Keempat, Al-Khafidz. Gelar yang diberikan pada tokoh yang hafal 100 ribu hadis dengan matan dan periwayatannya. Pada posisi inilah Imam Ibnu Hajar Al-Asqalany, yang menulis syarah shohih bukhori dengan judul kitab Fathul Barri dan kitab hadis di bidang fiqih berjudul Bulughul Marom. Di Indonesia, tokoh yang dikenal dengan gelar Al-Khafidz yaitu Habib Alo bin Abdurrahman Al-Habsyi (Kwitang), Habib Salim bin Jindan (Otista) yang menjadi gurunya Kyai Abdullah Syafi'i, dan Habib Abdullah bin Abdulqadir Balfaqih (Malang).
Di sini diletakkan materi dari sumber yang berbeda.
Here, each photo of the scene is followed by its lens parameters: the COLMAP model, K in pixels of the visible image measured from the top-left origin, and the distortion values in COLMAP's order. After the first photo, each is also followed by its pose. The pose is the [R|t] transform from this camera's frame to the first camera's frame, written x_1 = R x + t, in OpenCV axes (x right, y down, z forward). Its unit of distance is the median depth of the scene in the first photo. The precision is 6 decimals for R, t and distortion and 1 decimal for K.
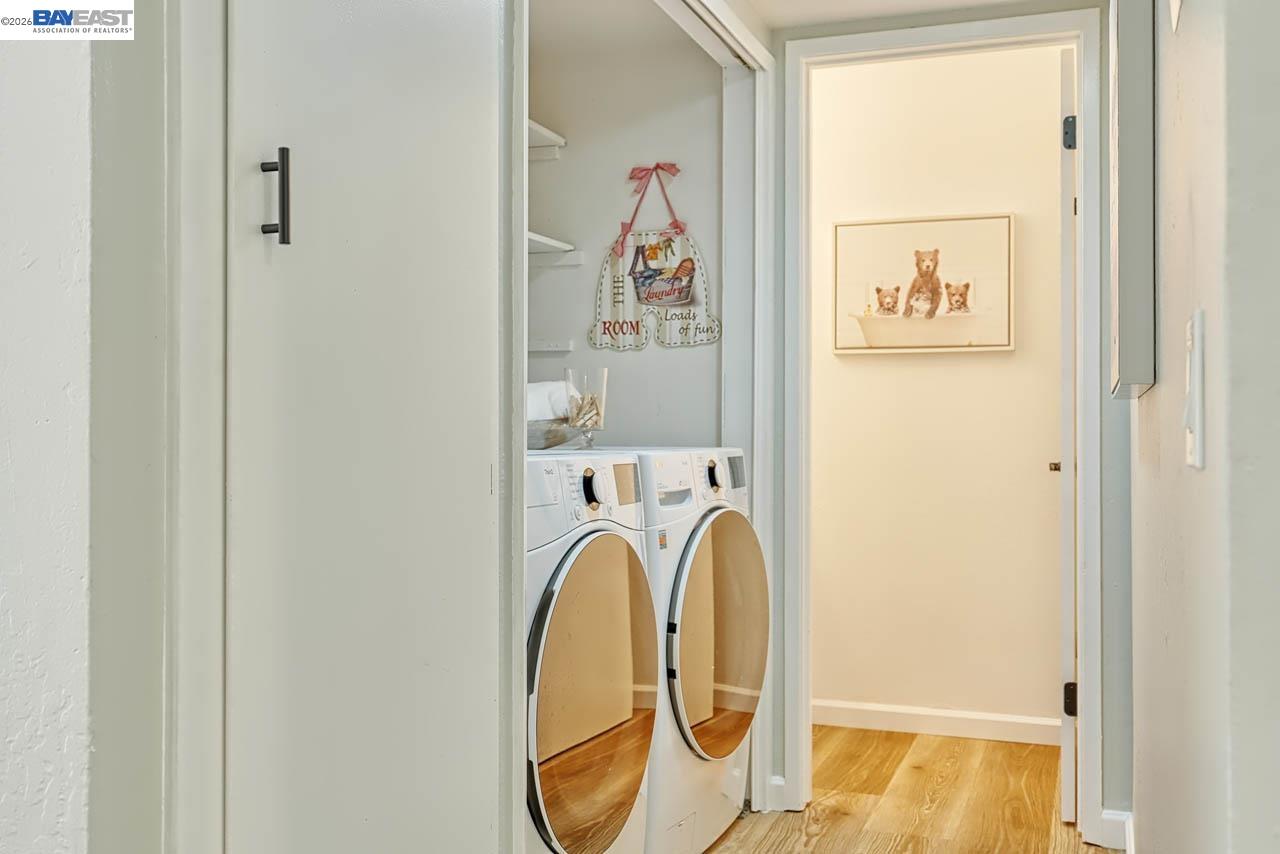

Selain kategorisasi tersebut, dikenal juga para muhaddis sekaligus perawi dalam kelompok kutubussittah atau 6 kitab hadis utama, yang justru bukan dari bangsa Arab. 1) Imam Bukhari yang lahir di Uzbekistan pada 194 H. 2) Imam Muslim yang lahir di Iran pada 204 H. 3) Imam Dawud yang lahir di Afghanistan pada 202 H. 4) Imam Tirmidzi yang lahir di Tajikistan pada 209 H. 5) Imam Nasa'i yang lahir di Khurasan pada 215 H. 6) Imam Ibn Majah yang lahir di Iran pada 209 H.
Muallif Syeikh Nawawi Al-Bantany mengawali pembukaan kitab dengan puji syukur pada Allah dan shalawat pada Nabi Muhammad, seraya berdoa semoga diberikan kasih sayang dan ampunan pada seluruh umat Nabi Muhammad.